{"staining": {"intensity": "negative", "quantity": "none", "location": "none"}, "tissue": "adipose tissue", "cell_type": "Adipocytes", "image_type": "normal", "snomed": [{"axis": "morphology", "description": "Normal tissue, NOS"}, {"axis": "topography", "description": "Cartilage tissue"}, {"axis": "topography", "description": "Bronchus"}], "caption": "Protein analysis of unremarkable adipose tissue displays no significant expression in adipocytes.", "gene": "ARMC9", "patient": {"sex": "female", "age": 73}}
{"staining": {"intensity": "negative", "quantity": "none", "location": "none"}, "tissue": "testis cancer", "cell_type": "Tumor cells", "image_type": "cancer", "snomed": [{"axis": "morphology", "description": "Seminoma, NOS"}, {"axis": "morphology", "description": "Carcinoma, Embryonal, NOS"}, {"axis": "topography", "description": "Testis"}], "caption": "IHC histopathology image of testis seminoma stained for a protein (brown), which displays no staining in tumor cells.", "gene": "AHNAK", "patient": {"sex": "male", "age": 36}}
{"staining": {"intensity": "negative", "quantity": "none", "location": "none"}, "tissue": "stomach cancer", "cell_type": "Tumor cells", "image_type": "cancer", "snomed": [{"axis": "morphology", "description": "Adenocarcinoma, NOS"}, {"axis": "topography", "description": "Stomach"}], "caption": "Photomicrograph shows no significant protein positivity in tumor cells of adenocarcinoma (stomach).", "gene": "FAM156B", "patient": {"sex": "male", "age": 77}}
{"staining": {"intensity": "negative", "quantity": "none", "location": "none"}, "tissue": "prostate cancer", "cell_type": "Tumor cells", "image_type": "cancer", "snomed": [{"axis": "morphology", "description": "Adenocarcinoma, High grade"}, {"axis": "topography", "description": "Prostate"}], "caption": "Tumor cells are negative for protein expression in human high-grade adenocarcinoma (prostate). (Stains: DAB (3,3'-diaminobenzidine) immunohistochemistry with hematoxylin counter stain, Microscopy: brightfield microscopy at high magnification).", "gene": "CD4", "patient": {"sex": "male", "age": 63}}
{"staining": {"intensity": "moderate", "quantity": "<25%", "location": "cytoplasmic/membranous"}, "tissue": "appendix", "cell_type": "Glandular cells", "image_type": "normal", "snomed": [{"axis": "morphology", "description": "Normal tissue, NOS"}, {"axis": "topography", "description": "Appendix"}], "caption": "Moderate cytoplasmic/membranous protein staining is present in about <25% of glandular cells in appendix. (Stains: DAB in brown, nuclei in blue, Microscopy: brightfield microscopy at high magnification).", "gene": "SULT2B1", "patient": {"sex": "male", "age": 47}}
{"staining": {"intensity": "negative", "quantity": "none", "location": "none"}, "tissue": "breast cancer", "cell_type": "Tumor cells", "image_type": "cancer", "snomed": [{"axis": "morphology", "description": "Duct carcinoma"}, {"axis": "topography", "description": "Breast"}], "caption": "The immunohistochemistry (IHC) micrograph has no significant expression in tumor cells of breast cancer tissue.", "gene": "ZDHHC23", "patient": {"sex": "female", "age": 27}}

-- -- --

**What you will do:**
Retype all the material exactly, missing nothing.

**Exercise answer:**
{"staining": {"intensity": "negative", "quantity": "none", "location": "none"}, "tissue": "adipose tissue", "cell_type": "Adipocytes", "image_type": "normal", "snomed": [{"axis": "morphology", "description": "Normal tissue, NOS"}, {"axis": "topography", "description": "Cartilage tissue"}, {"axis": "topography", "description": "Bronchus"}], "caption": "Protein analysis of unremarkable adipose tissue displays no significant expression in adipocytes.", "gene": "ARMC9", "patient": {"sex": "female", "age": 73}}
{"staining": {"intensity": "negative", "quantity": "none", "location": "none"}, "tissue": "testis cancer", "cell_type": "Tumor cells", "image_type": "cancer", "snomed": [{"axis": "morphology", "description": "Seminoma, NOS"}, {"axis": "morphology", "description": "Carcinoma, Embryonal, NOS"}, {"axis": "topography", "description": "Testis"}], "caption": "IHC histopathology image of testis seminoma stained for a protein (brown), which displays no staining in tumor cells.", "gene": "AHNAK", "patient": {"sex": "male", "age": 36}}
{"staining": {"intensity": "negative", "quantity": "none", "location": "none"}, "tissue": "stomach cancer", "cell_type": "Tumor cells", "image_type": "cancer", "snomed": [{"axis": "morphology", "description": "Adenocarcinoma, NOS"}, {"axis": "topography", "description": "Stomach"}], "caption": "Photomicrograph shows no significant protein positivity in tumor cells of adenocarcinoma (stomach).", "gene": "FAM156B", "patient": {"sex": "male", "age": 77}}
{"staining": {"intensity": "negative", "quantity": "none", "location": "none"}, "tissue": "prostate cancer", "cell_type": "Tumor cells", "image_type": "cancer", "snomed": [{"axis": "morphology", "description": "Adenocarcinoma, High grade"}, {"axis": "topography", "description": "Prostate"}], "caption": "Tumor cells are negative for protein expression in human high-grade adenocarcinoma (prostate). (Stains: DAB (3,3'-diaminobenzidine) immunohistochemistry with hematoxylin counter stain, Microscopy: brightfield microscopy at high magnification).", "gene": "CD4", "patient": {"sex": "male", "age": 63}}
{"staining": {"intensity": "moderate", "quantity": "<25%", "location": "cytoplasmic/membranous"}, "tissue": "appendix", "cell_type": "Glandular cells", "image_type": "normal", "snomed": [{"axis": "morphology", "description": "Normal tissue, NOS"}, {"axis": "topography", "description": "Appendix"}], "caption": "Moderate cytoplasmic/membranous protein staining is present in about <25% of glandular cells in appendix. (Stains: DAB in brown, nuclei in blue, Microscopy: brightfield microscopy at high magnification).", "gene": "SULT2B1", "patient": {"sex": "male", "age": 47}}
{"staining": {"intensity": "negative", "quantity": "none", "location": "none"}, "tissue": "breast cancer", "cell_type": "Tumor cells", "image_type": "cancer", "snomed": [{"axis": "morphology", "description": "Duct carcinoma"}, {"axis": "topography", "description": "Breast"}], "caption": "The immunohistochemistry (IHC) micrograph has no significant expression in tumor cells of breast cancer tissue.", "gene": "ZDHHC23", "patient": {"sex": "female", "age": 27}}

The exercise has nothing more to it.